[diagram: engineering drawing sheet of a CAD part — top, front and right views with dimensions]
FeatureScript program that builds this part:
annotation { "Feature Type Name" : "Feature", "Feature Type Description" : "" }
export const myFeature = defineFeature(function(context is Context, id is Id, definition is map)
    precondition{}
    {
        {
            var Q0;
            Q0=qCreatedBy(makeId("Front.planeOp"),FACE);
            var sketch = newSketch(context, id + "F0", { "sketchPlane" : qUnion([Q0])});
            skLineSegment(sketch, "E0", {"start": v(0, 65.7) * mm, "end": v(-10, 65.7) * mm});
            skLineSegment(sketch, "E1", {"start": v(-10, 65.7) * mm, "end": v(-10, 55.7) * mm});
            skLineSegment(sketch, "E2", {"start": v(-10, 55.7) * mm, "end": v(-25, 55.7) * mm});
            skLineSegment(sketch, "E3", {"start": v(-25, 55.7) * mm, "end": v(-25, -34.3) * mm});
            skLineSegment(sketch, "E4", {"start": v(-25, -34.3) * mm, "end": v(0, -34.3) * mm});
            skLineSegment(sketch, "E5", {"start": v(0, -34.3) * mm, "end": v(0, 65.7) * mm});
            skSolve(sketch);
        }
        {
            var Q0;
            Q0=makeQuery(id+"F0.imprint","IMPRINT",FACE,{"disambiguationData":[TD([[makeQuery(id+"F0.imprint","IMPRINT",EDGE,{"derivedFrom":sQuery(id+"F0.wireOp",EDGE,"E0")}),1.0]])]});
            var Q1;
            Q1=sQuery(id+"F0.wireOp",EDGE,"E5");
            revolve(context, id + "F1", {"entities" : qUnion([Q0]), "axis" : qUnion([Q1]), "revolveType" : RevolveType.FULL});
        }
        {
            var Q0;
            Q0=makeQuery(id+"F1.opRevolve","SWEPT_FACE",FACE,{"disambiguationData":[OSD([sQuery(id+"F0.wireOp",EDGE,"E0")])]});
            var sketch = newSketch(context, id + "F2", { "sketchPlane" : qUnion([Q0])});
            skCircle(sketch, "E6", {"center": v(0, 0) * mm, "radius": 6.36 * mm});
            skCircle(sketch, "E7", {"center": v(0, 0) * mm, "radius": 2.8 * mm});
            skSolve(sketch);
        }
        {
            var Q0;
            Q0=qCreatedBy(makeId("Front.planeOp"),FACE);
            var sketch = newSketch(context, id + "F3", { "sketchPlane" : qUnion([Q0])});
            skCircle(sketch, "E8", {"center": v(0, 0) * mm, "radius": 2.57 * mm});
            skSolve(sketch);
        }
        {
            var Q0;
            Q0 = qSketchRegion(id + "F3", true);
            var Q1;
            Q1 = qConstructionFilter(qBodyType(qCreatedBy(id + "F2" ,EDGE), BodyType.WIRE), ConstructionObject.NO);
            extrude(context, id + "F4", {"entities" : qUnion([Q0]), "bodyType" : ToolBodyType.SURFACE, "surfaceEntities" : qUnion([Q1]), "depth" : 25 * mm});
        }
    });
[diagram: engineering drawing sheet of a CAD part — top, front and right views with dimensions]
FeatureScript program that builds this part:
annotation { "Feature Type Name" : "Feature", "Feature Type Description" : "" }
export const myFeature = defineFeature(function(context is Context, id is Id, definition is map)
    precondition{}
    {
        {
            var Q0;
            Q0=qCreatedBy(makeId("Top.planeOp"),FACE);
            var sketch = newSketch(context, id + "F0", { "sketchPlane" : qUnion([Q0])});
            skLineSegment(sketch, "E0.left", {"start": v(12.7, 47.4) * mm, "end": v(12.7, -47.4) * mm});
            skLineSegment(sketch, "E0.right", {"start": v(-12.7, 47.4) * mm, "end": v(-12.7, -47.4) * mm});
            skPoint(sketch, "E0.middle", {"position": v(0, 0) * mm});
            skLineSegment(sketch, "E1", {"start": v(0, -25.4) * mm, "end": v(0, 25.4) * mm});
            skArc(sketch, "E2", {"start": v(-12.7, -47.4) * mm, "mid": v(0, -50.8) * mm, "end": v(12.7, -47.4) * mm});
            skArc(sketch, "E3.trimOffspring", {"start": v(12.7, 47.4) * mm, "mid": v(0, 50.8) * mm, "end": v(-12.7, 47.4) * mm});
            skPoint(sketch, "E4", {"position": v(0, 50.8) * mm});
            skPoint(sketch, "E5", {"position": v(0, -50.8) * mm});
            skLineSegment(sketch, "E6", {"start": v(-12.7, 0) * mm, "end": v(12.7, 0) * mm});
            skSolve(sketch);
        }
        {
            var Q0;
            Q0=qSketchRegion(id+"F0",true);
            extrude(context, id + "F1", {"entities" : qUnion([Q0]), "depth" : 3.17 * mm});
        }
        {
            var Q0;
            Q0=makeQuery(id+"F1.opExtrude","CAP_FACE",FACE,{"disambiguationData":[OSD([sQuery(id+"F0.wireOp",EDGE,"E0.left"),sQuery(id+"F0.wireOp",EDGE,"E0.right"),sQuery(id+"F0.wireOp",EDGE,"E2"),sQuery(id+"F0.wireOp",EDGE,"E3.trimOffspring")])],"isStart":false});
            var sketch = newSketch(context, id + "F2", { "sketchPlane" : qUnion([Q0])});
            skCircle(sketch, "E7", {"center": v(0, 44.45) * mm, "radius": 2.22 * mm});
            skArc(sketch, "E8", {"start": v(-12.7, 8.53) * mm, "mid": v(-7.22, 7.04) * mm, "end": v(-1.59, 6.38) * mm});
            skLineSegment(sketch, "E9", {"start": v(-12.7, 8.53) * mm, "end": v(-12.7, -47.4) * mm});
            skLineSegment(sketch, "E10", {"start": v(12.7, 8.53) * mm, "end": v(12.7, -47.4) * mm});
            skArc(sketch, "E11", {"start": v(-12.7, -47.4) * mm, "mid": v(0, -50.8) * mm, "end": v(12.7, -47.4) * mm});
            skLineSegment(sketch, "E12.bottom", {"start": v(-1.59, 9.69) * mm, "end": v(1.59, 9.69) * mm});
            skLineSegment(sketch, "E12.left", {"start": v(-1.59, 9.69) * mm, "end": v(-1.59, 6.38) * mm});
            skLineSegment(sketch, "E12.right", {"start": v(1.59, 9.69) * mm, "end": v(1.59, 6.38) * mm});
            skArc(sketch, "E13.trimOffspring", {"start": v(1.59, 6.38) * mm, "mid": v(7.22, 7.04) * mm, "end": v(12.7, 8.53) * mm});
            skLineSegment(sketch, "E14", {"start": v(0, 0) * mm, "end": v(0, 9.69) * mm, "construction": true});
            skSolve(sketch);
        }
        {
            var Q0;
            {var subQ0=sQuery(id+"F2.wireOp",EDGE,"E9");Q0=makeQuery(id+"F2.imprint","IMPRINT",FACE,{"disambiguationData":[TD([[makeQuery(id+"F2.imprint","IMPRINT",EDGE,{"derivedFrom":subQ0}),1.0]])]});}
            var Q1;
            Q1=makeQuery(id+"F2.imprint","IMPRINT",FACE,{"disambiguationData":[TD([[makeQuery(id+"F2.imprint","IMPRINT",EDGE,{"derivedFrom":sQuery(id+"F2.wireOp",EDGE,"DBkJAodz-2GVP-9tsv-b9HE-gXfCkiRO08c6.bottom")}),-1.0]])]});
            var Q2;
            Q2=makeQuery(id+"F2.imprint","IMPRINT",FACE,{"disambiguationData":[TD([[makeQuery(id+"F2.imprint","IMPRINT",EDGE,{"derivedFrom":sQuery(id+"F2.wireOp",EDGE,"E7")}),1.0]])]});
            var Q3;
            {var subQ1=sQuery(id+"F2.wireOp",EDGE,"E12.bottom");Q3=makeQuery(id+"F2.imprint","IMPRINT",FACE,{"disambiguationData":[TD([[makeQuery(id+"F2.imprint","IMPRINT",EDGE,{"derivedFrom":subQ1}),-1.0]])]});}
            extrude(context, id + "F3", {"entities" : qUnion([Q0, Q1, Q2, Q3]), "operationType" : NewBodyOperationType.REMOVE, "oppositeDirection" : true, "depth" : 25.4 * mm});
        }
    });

**Given problem:**
How many lines in the entries above contain the string "depth"? Reply with the number alone.

**The result:**
3